Note that Aparapi at least offers the option to switch to a „pure Java mode“ for debugging, and then (AFAIK), you will receive an IndexOutOfBoundsException, and can at least derive where the error comes from.

You will have this problem with any library that uses OpenCL - and even if you program OpenCL directly in C/C++. Debugging OpenCL is really painful, and you’ll quickly become very diligent about checking your code twice before running it. (In C/C++, there are some debugging tools, e.g. gDEBugger. But these do not nicely integrate with any Java binding).

2D arrays:

It may sound surprising, but OpenCL does not have a concept for „multidimensional arrays“. It only knows cl_mem objects, which are basically large, raw, untyped chunks of memory, and you can do with them whatever you want. In general, when you want to model something like a 2D array, you have to map the 2D coordinates to a 1D array index. In many cases, this is straightforward. Instead of using a 2D array like
float array[][] = new float[sizeX][sizeY];
you create an 1D array
float array[] = new float[sizeX*sizeY];.
When you pass the corresponding cl_mem object to a 2D kernel, you can access the individual „2D“ array elements by computing the 1D index:


__kernel void someKernel(
    __global float *data, 
    const int sizeX,
    const int sizeY)
{
    int x = get_global_id(0);
    int y = get_global_id(1);
    int index = x + y * sizeX;
    float element = data[index]; // Access element [x][y] ...
    ...
}

Sparse Matrix-Vector Operations

Implementing sparse matrix-vector operations on the GPU is rather tricky, and there is still quite some research going on, to squeeze out as much performance as possible. When you „naively“ implement this on your own, it is unlikely that you will achieve a good speedup compared to some well-optimized, pure Java library.

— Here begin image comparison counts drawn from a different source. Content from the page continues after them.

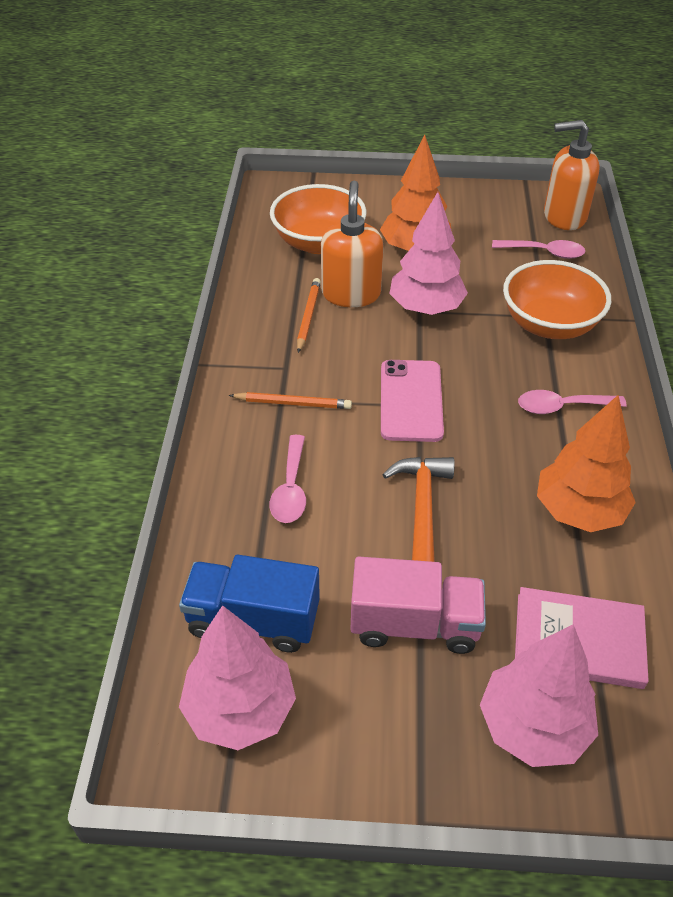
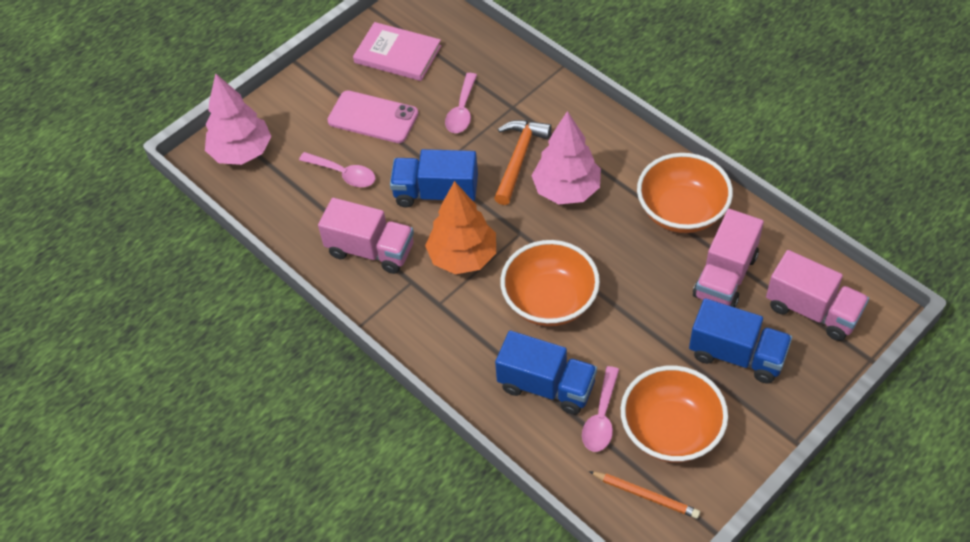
blue truck: 1 -> 3
orange bowl: 2 -> 3
orange pencil: 2 -> 1
orange soap dispenser: 2 -> 0
orange tree: 2 -> 1
pink tree: 3 -> 2
pink truck: 1 -> 3

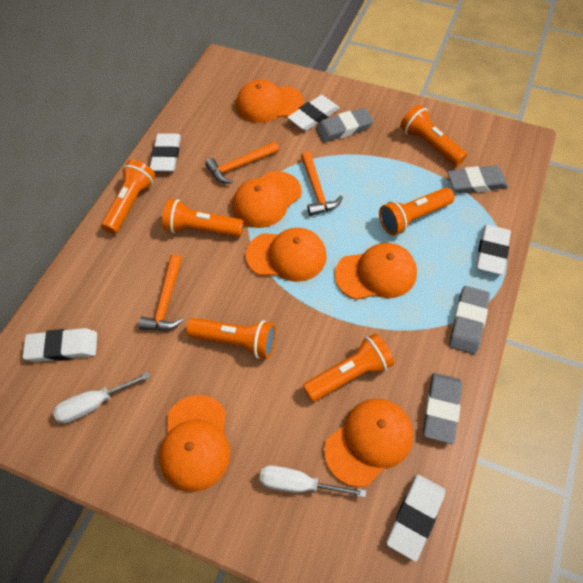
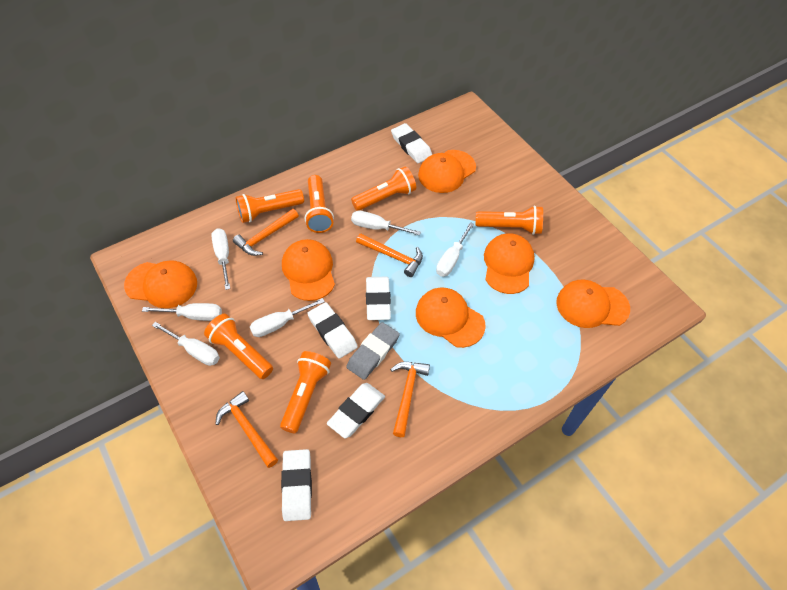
grey eraser: 4 -> 1
orange hammer: 3 -> 4
white screwdriver: 2 -> 6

However, people have invested some work in that already. The clMathLibraries (originally initiated by AMD) contain clSPARSE, which offers some sparse matrix-vector functionality.

I’m currently in the process of preparing Java bindings for clBLAS, to be used together with JOCL. Of course, this would only be the first step, and bindings for the other libraries (namely, clSPARSE) would follow soon. But at the moment, I’m doing some internal restructuring (among dozens of other things on my TODO list), so I can not give a definite date of when these will be available.